ヱホバの証者が神に任命された奉仕者であることを論じた原文について、最後の文の直後から続きを書いてください。

_原文_.
-- -- --

27 今日のどんな実際の事実は,ヱホバの証者が確かに奉仕者であるということを証明していますか?
27 さて,今日はどうでしようか? 任命状は,諸会衆に送られたり,あるいは神の見える制度内の特別な任命をうけた僕たちによつて携行されます。しかし,神に献身したヱホバの証者たちは,任命状とか推薦状というものを持つておらず,またそのような書式でもつて,自分たちが,イエス・キリストを仲保とする新しい契約に属し,神に奉仕するよう聖書的に任命された奉仕者なることを証明しません。ものみの塔聖書冊子協会をその僕に用いているヱホバの証者の新しい世の社会は,パウロの場合と同じように,任命状とか,推薦状を必要としません。キリスト教国は,ものみの塔聖書冊子協会を,神の用いている機関とは,認めていません。しかし,いま『ものみの塔』の中に出版されている『ヱホバの証者の近代歴史』は真実で正式な記録を公表しており,そして最高の神と御子イエス・キリストが,その最初から,協会および協会の出版する公式な雑誌を,どのように用いて来たかを示しています。今日,この聖書雑誌は,41の言語で出版され,すくなくとも毎号210万部は発行され,そして,この雑誌を発行する協会は,全地に75の支部事務所を設置しています。その事実は,消し去ることのできない手紙であつてすべての人に知られ,かつ読まれています。そして,この事実により,すべての善い良心は,これら二つのものは神により用いられていることを知ります。不安,疑い,そして恐怖の充ちる現在の最も危険な時にあつて,神はたしかにこれらのものを用いており,かくして御自分の栄光の御目的を成し遂げています。
28 1919年以来,油注がれた残れる者の成員たちは,自分たちが資格を持つ奉仕者であるという証を,どのように立てていますか?
28 キリスト教国と,名目上キリスト教を奉ずるという政府は,献身したヱホバの証者の聖書的な任命を認めません。それで,彼らはヱホバの証者を任命をうけた宗教の奉仕者とは認めず,それ相応の取り扱いをもいたしません。ヱホバの証者は,正しい資格を持つ奉仕者としての尊敬をうけるどころか,『私の名のゆえにすべての民に憎まれるであろう。』というイエスの予言をはつきり成就しています。(マタイ 24:9)あなた方証者が,たとえ書状を見せたところで,あなた方に対するこの世の態度は変りません。しかし,あなた方は手紙を持つています。そして,あなた方自身,その手紙を書くようにと神に用いられたのです。その手紙は,手で書かれた手紙,タイプされた手紙,又は印刷された手紙よりも,もつと強い権威を持つものです。その手紙は,判が押されたり,印の押されている手紙よりも権威があるもので,あなた方が神より任命されていることを示すものです。それは生きている手紙であり,その中の文字に当るものは,全地160以上の国々にひろがつており,100以上の言語で読まれています。新しい契約に属し,正しい資格を持つ奉仕者の油注がれた残れる者たちは,1919年以来,全世界からの憎しみをうけているにもかかわらず,御国の良いたよりを,すべての国民に伝道しました。それで,彼らは,神の霊をうけつつ,肉の板,つまり心の上に書いていたことになります。今日,正しい羊飼であるイエスの『一つの群』に集められた『大いなる群衆』は,彼らが神により任命されたことを証明しています。それは,人間という推薦状であり,彼らが神の『忠実にして慧き奴隷』級の者であることを証しています。

-- -- --

_提供資料_.
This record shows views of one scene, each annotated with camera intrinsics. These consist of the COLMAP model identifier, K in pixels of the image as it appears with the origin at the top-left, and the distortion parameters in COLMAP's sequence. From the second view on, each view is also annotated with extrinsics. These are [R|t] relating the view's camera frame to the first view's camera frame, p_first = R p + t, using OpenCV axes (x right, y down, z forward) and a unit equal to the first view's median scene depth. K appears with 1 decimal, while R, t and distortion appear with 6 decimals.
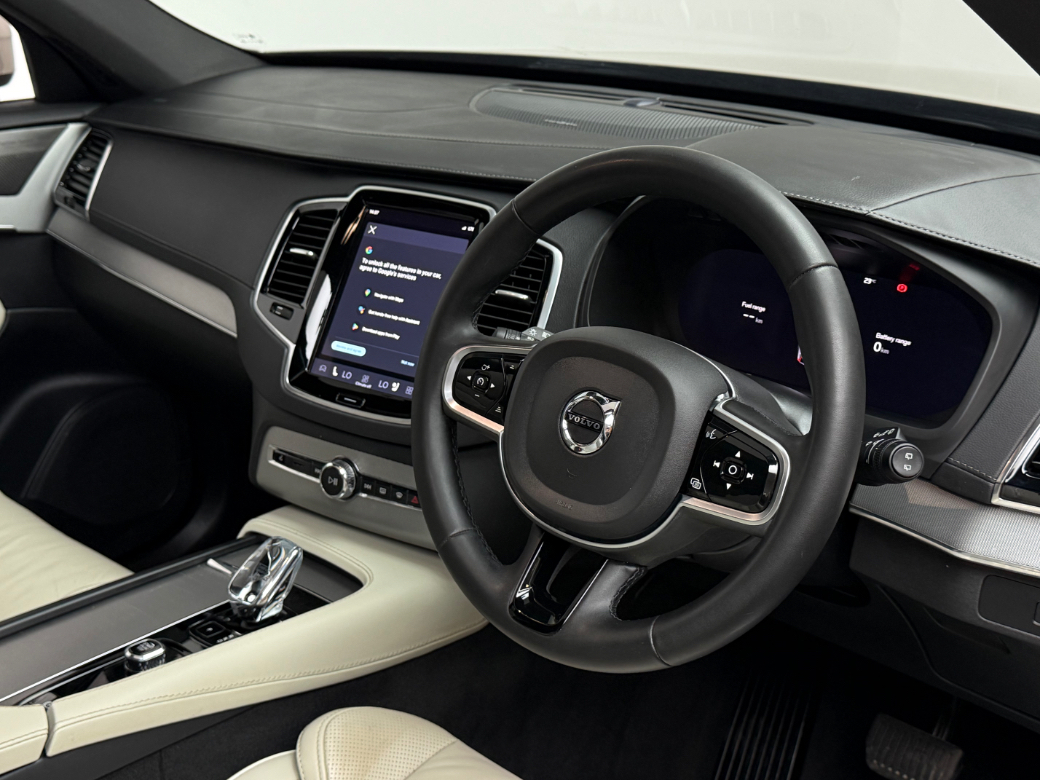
lens RADIAL K [[1244.8, 0, 522.3], [0, 1244.8, 394.0], [0, 0, 1]] dist [0.013900, 0.000000]
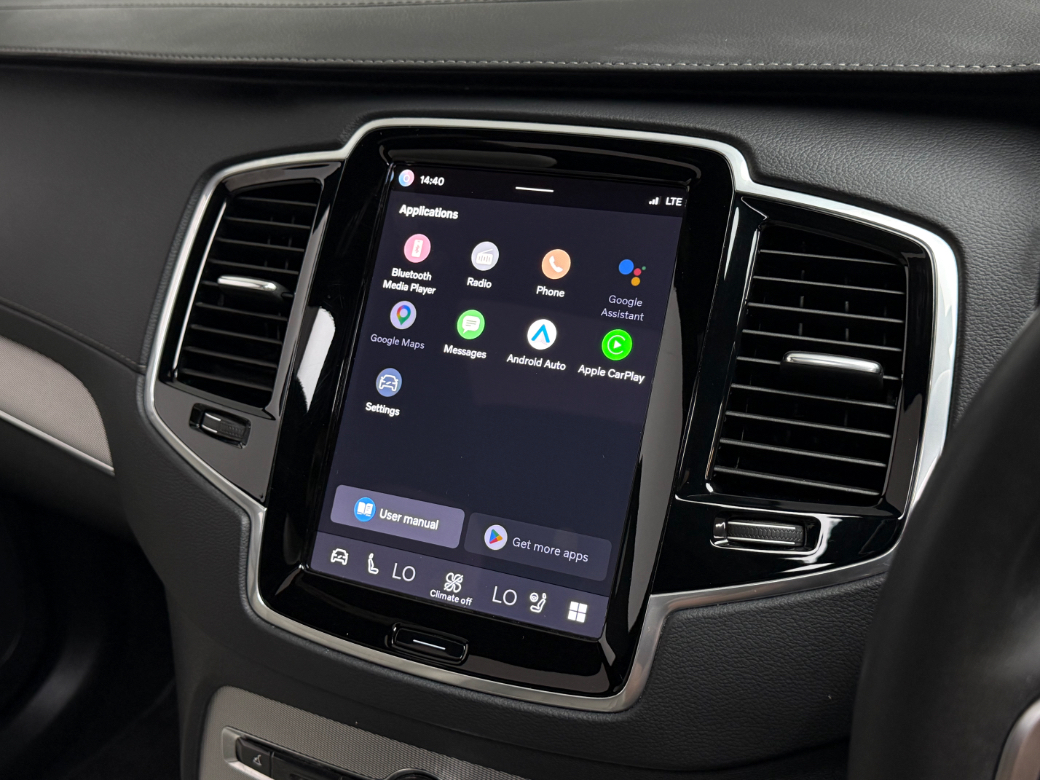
lens RADIAL K [[1189.4, 0, 516.9], [0, 1189.4, 387.6], [0, 0, 1]] dist [0.022118, 0.000000]
pose [[0.986385, -0.107882, 0.124121, -0.140657], [0.099817, 0.992577, 0.069477, -0.097962], [-0.130695, -0.056142, 0.989832, 0.575941]]
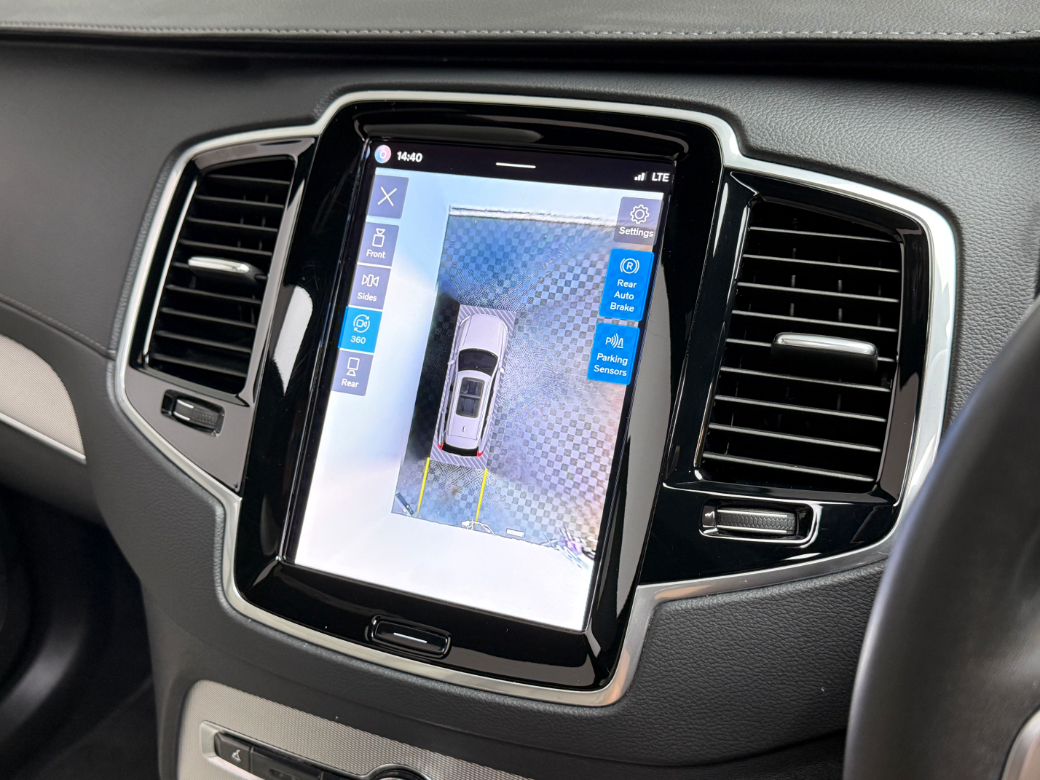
lens RADIAL K [[1189.4, 0, 517.6], [0, 1189.4, 396.1], [0, 0, 1]] dist [0.022118, 0.000000]
pose [[0.984418, -0.118884, 0.129570, -0.136218], [0.106760, 0.989559, 0.096830, -0.099064], [-0.139728, -0.081489, 0.986831, 0.588630]]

-- -- --

_課題の出力_.
29 特に1931年以来,他のどんな人々が,神の新しい契約に属する任命された奉仕者ということを,はつきり立証しましたか?
29 特に1931年以来,他の羊の『大いなる群衆』は,油注がれた残れる者たちと共に交り,伝道しています。彼らも歴史上,重要なものとなりました。彼らも又ヱホバの証者になつて,残れる者と共に忠実な奉仕を行い,残れる者と共にくるしみと死を分ち合い,そして,今日にいたるまでクリスチャン忠実を守ることにより,歴史を書いてきました。彼ら『大いなる群衆』も又神よりの任命をうけている者で,正しい資格を持つ奉仕者です。しかし,キリスト教国は,そのことを全く疑い,かつ拒絶しています。しかし,実際の歴史は今日何を証していますか? 彼らは,神により遣わされた者たちであり,神の新しい契約下の奉仕者で,かつ正しい任命をうけた者たちですか? 彼らは,非の打ちどころのない推薦状を持つていますか? その推薦状は,すべての疑問を不当なものと示し,かつ投げかけられる非難はことごとく偏見のあるもので,偽りのものと示すことができますか? 彼らは,確かに持つています。しかし,それは紙の上にインクで書いた手紙でもなく,石板の上に刻まれたものではありません。それは,羊のような人々の上に働く神の霊によつて書かれた生きている手紙です。それは,他の信者たちの『人の心の板』に書かれた推薦状です。それら他の信者たちは,1931年の10万人足らずの数から,今日新しい世の社会にいる55万人以上のヱホバの証者という数に増加しました。
30 神の与えた私たちの宣教を全く成し遂げるために,私たちは是非とも何をしなければなりませんか?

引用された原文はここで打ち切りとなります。